PROBLEM STATEMENT: Go through the lines below and count those that contain "pixels"; the number is all that should be returned.

>>

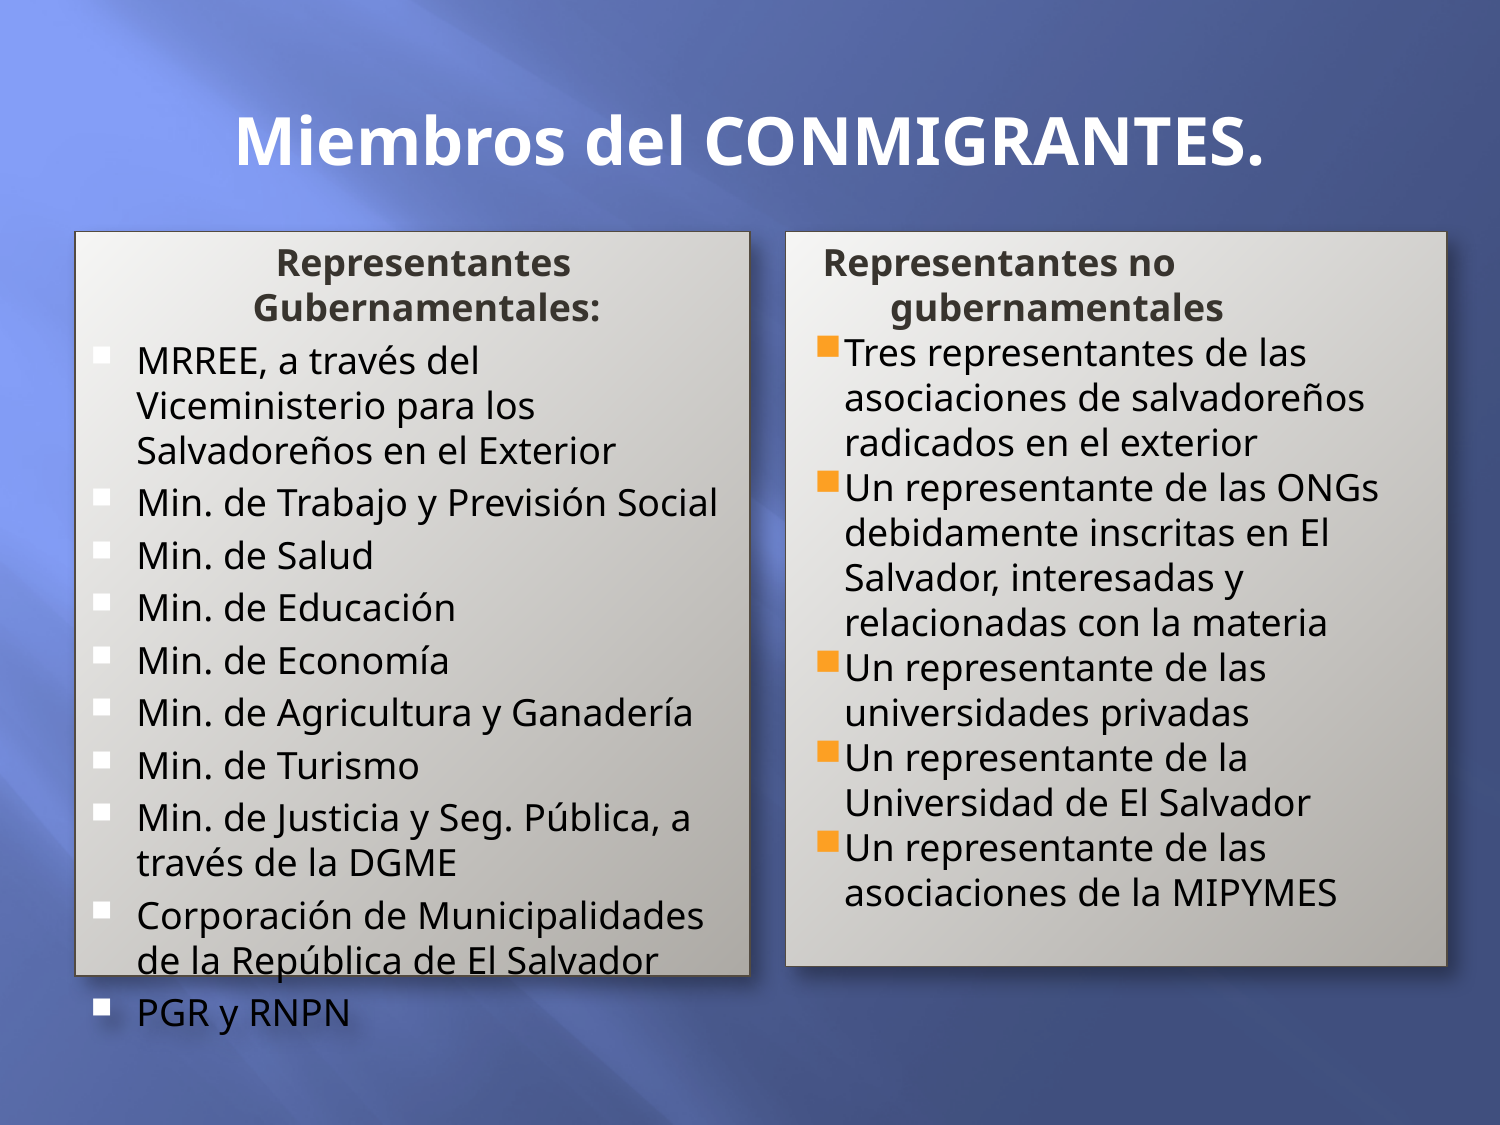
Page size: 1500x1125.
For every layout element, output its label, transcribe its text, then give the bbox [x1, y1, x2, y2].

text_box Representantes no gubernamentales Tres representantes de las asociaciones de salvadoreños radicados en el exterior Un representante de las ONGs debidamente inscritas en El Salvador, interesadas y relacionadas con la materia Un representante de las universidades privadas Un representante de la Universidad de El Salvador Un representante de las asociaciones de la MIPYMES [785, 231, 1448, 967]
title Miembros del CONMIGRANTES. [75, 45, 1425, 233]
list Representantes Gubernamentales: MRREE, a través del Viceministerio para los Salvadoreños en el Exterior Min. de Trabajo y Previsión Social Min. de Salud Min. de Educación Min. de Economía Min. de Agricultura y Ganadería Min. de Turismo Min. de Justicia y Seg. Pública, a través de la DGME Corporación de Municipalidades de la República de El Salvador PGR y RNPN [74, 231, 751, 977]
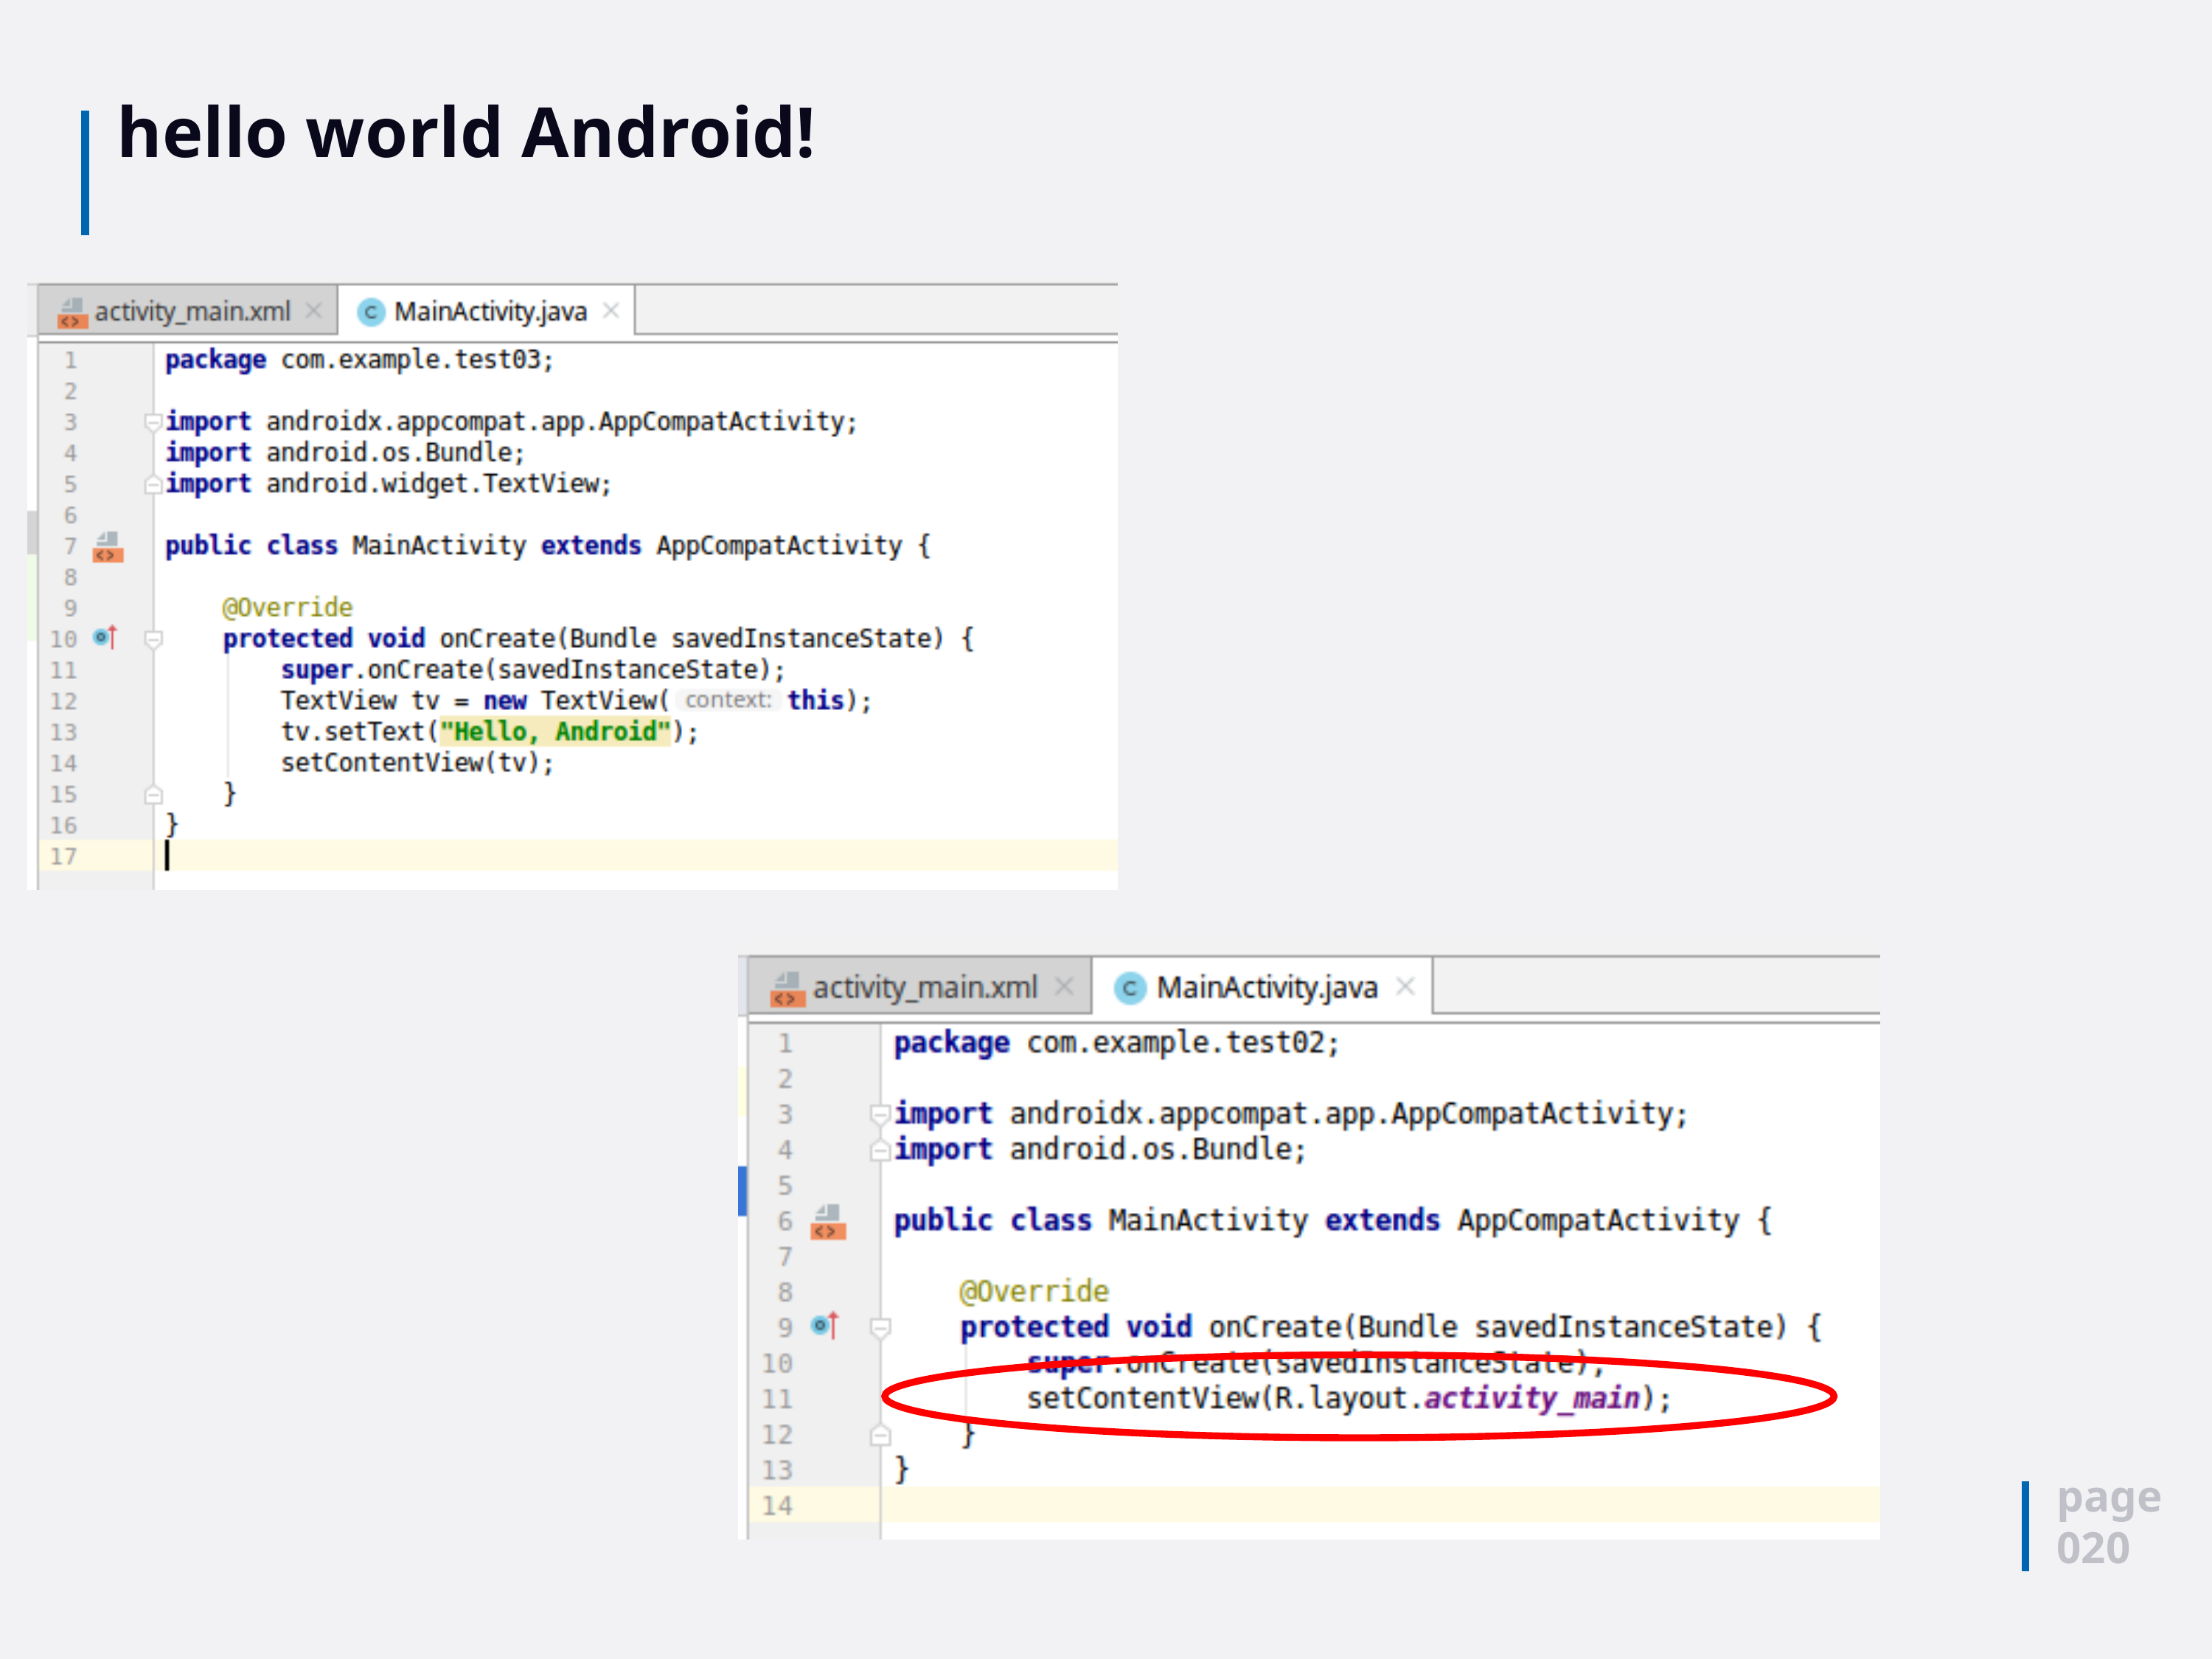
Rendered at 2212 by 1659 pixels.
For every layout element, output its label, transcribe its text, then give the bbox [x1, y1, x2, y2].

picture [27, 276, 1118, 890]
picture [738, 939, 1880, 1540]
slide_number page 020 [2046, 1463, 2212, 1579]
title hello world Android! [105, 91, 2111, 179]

<<
>>

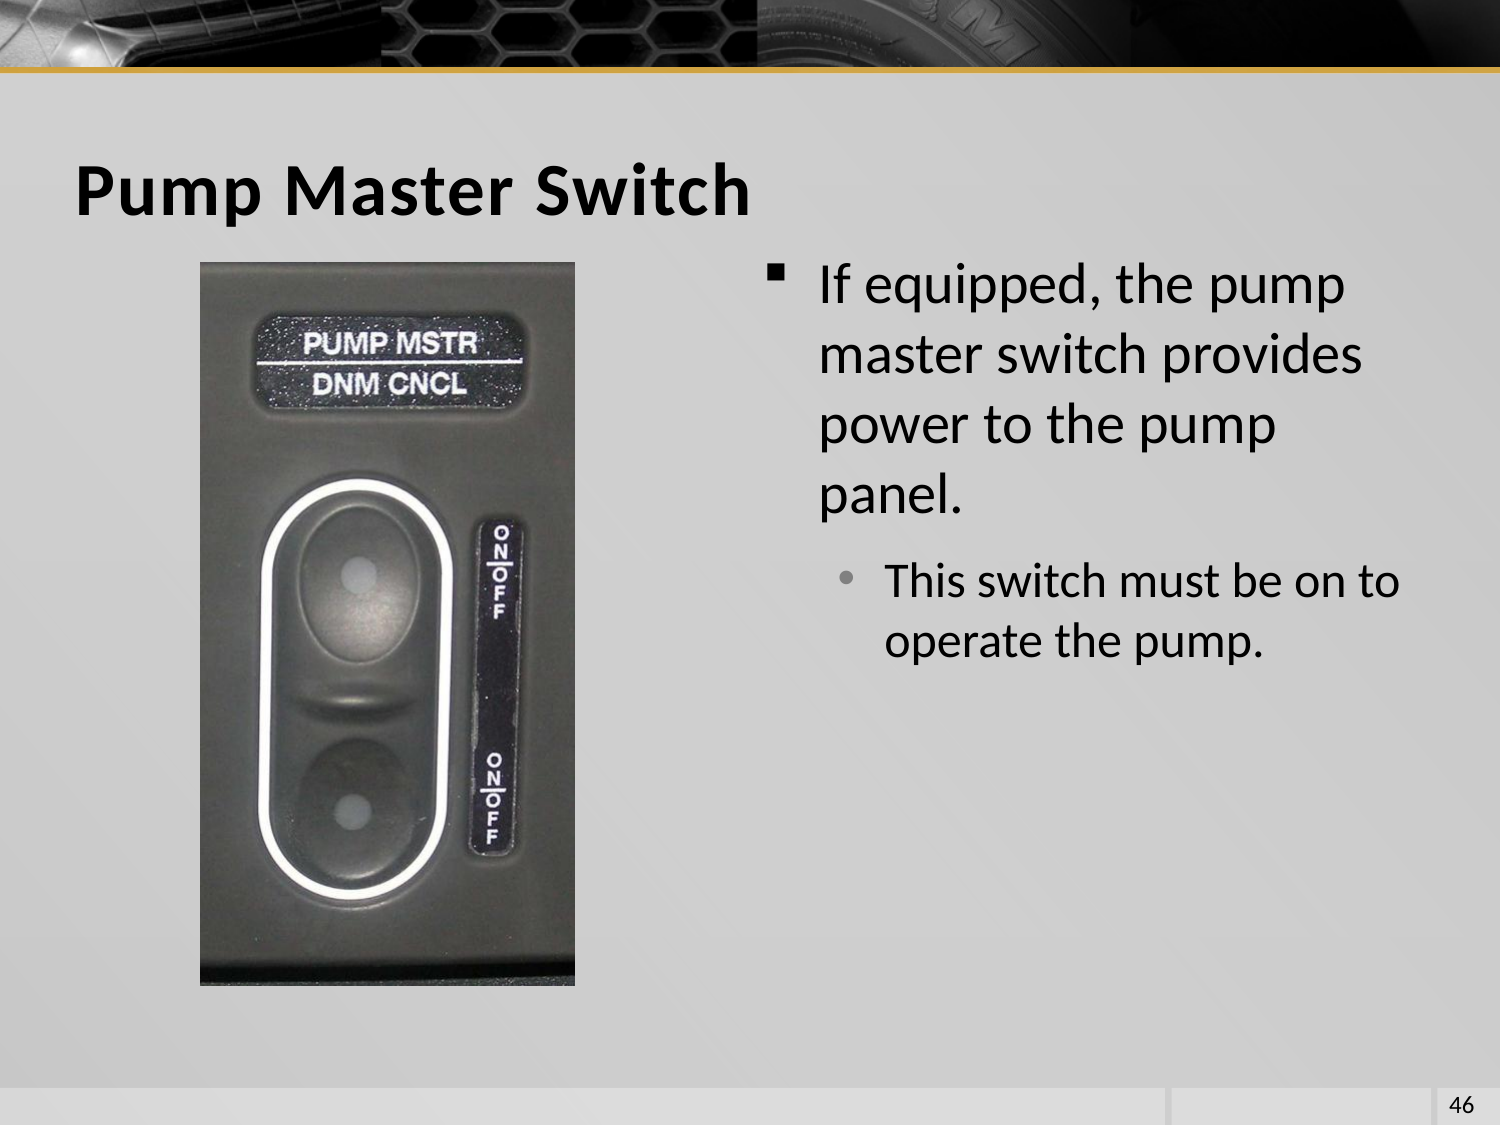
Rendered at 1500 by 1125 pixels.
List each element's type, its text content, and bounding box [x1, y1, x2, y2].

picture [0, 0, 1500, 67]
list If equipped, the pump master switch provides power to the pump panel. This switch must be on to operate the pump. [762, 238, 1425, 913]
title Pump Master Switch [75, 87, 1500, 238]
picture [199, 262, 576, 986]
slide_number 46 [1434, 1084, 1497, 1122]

<<

RESPONSE: 2